Religion is treated respectfully in the novel. Latour and Vaillant are pious and honor their vows, and they are good at their work of administering the church, disciplining other priests under their supervision, raising money, and caring for the people of their far-flung parish. I could recommend the novel to my ministry colleagues as models of how to abide patiently with a problem person until the right time to act, or how to artfully encourage a generous gift in a way that satisfies the giver as well as benefitting the church, or how to deal pastorally with a frightened, desperate woman. The two Priests are kind always, courageous when they need to be.
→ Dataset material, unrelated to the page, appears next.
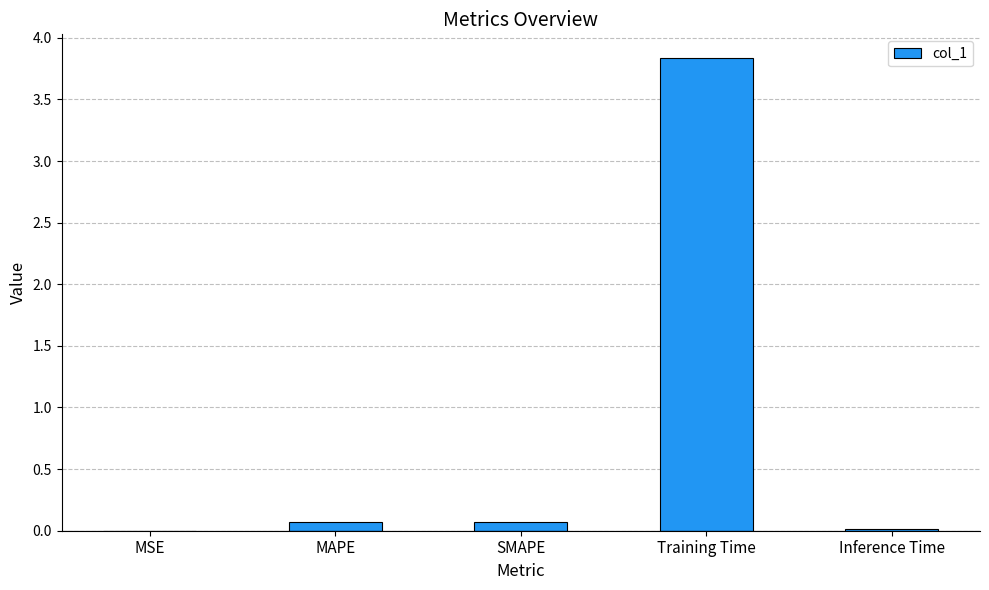

The chart shows a value of 0.0 at MSE. True or false?

True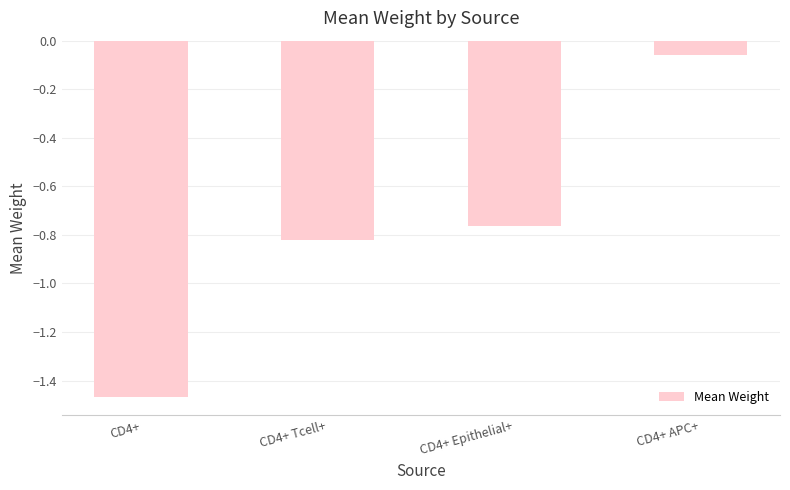

Where is the data nearest to the value 0?

CD4+ APC+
They bear much hardship, but also recognize the blessing and privilege of a life of service to an ideal they find worthy. Having just read Search, which I also recommend but as a cautionary tale for the way church work can go wrong, it was refreshing to read this novel about church work done well.

Cather based her novel on the true life Bishop Jean-Baptiste Lamy. Many of the details in the novel are true to Lamy’s life, from his birth in France to the name of the seminary he attended and so on. Lamy had been a missionary in Ohio. He came to Santa Fe in 1851. I don’t know of any real life counterpart to Latour’s friend Valliant. One of the stories is of Latour’s hope to build a cathedral in Santa Fe. Over time he raises the money and becomes even more excited and determined when he chances upon a location outside Santa Fe where he can quarry the stone of exactly the special gold color he wants for his building. And in truth, the stone for the actual Santa Fe cathedral does comes from this site, now called “Lamy” after the actual Bishop. Lamy is buried at the Santa Fe cathedral and a bronze statue of him stands in front.

As a teenager, when I first tried to read this novel, I supposed I imagined Death Comes for the Archbishop would be a crime thriller like an Agatha Christie mystery. I was disappointed, and didn’t get very far. Nor is the novel the theological meditation on mortality you might expect. The death scene comes only at the end and is told as quietly and simply as is the rest of the novel. There is no character of death that comes to meet the Archbishop. Latour fades away, lost in memories and surrounded by friends. The actual moment of death, Cather doesn’t even describe.